Texas governor vetoes bill intended to prevent pay discrimination

[JURIST] Texas Governor Rick Perry [official website] on Friday vetoed [press release] a bill [HB 950 text] intended to prevent payment discrimination and make it easier for women to obtain equal pay. The bill was passed by the Texas House on April 25 in a 79-50 vote, and by the Senate [official websites] on May 22 with a vote of 16-15. In a press release, Perry explained that he vetoed the proposed bill because it "duplicates federal law, which already allows employees who feel they have been discriminated against through compensation to file a claim with the US Equal Employment Opportunity Commission [official website]." Had the bill passed, it would have put Texas state laws in line with the federal Lily Ledbetter Fair Pay Act [S.181 materials]. Forty-two states have passed similar equal pay bills.

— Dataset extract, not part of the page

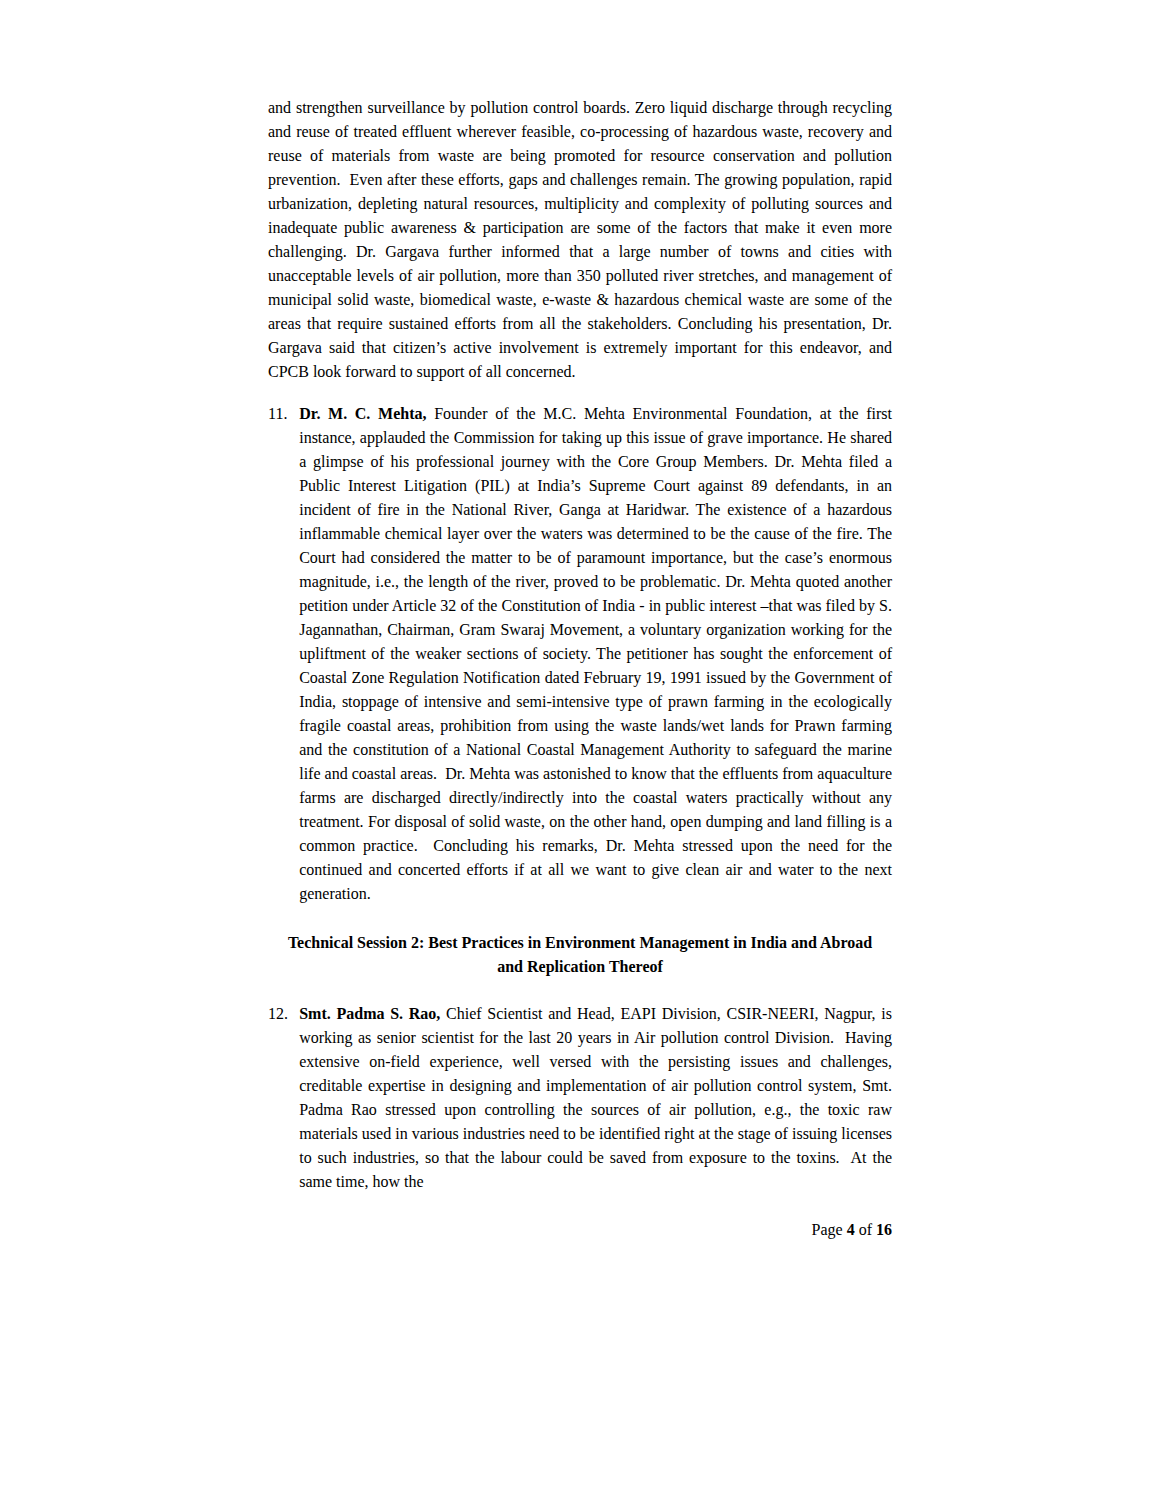and strengthen surveillance by pollution control boards. Zero liquid discharge through recycling and reuse of treated effluent wherever feasible, co-processing of hazardous waste, recovery and reuse of materials from waste are being promoted for resource conservation and pollution prevention. Even after these efforts, gaps and challenges remain. The growing population, rapid urbanization, depleting natural resources, multiplicity and complexity of polluting sources and inadequate public awareness & participation are some of the factors that make it even more challenging. Dr. Gargava further informed that a large number of towns and cities with unacceptable levels of air pollution, more than 350 polluted river stretches, and management of municipal solid waste, biomedical waste, e-waste & hazardous chemical waste are some of the areas that require sustained efforts from all the stakeholders. Concluding his presentation, Dr. Gargava said that citizen’s active involvement is extremely important for this endeavor, and CPCB look forward to support of all concerned.
11. Dr. M. C. Mehta, Founder of the M.C. Mehta Environmental Foundation, at the first instance, applauded the Commission for taking up this issue of grave importance. He shared a glimpse of his professional journey with the Core Group Members. Dr. Mehta filed a Public Interest Litigation (PIL) at India’s Supreme Court against 89 defendants, in an incident of fire in the National River, Ganga at Haridwar. The existence of a hazardous inflammable chemical layer over the waters was determined to be the cause of the fire. The Court had considered the matter to be of paramount importance, but the case’s enormous magnitude, i.e., the length of the river, proved to be problematic. Dr. Mehta quoted another petition under Article 32 of the Constitution of India - in public interest –that was filed by S. Jagannathan, Chairman, Gram Swaraj Movement, a voluntary organization working for the upliftment of the weaker sections of society. The petitioner has sought the enforcement of Coastal Zone Regulation Notification dated February 19, 1991 issued by the Government of India, stoppage of intensive and semi-intensive type of prawn farming in the ecologically fragile coastal areas, prohibition from using the waste lands/wet lands for Prawn farming and the constitution of a National Coastal Management Authority to safeguard the marine life and coastal areas. Dr. Mehta was astonished to know that the effluents from aquaculture farms are discharged directly/indirectly into the coastal waters practically without any treatment. For disposal of solid waste, on the other hand, open dumping and land filling is a common practice. Concluding his remarks, Dr. Mehta stressed upon the need for the continued and concerted efforts if at all we want to give clean air and water to the next generation.
Technical Session 2: Best Practices in Environment Management in India and Abroad and Replication Thereof
12. Smt. Padma S. Rao, Chief Scientist and Head, EAPI Division, CSIR-NEERI, Nagpur, is working as senior scientist for the last 20 years in Air pollution control Division. Having extensive on-field experience, well versed with the persisting issues and challenges, creditable expertise in designing and implementation of air pollution control system, Smt. Padma Rao stressed upon controlling the sources of air pollution, e.g., the toxic raw materials used in various industries need to be identified right at the stage of issuing licenses to such industries, so that the labour could be saved from exposure to the toxins. At the same time, how the
Page 4 of 16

In January 2009 US President Barack Obama signed into law [JURIST report] the Lilly Ledbetter Fair Pay Act of 2009, extending the deadline for employees to sue their employers for unequal pay discrimination under a disparate treatment theory. The law's "clarification" of equal pay protections effectively overturned the 2007 Supreme Court decision in Ledbetter v. Goodyear Tire & Rubber Co [opinion, PDF; JURIST report], which held that "a pay-setting decision is a discrete act that occurs at a particular point in time" and that the statutory period for filing a discrimination claim with the EEOC begins when that discrete act occurs. The new law altered Title VII of the Civil Rights Act of 1964 [text] to clarify that the six-month statute of limitations controlling racial, gender, or national origin employment discrimination suits is applicable to each instance of a discriminatory practice, including the receipt of each paycheck, not only to the initial discriminatory act. The initial lawsuit was brought by Lilly Ledbetter, a Goodyear employee for 19 years, who alleged that she received less pay than male counterparts because of gender discrimination. The Supreme Court upheld the US Court of Appeals for the Eleventh Circuit's reversal [opinion, PDF] of a district court decision awarding Ledbetter $360,000 in damages.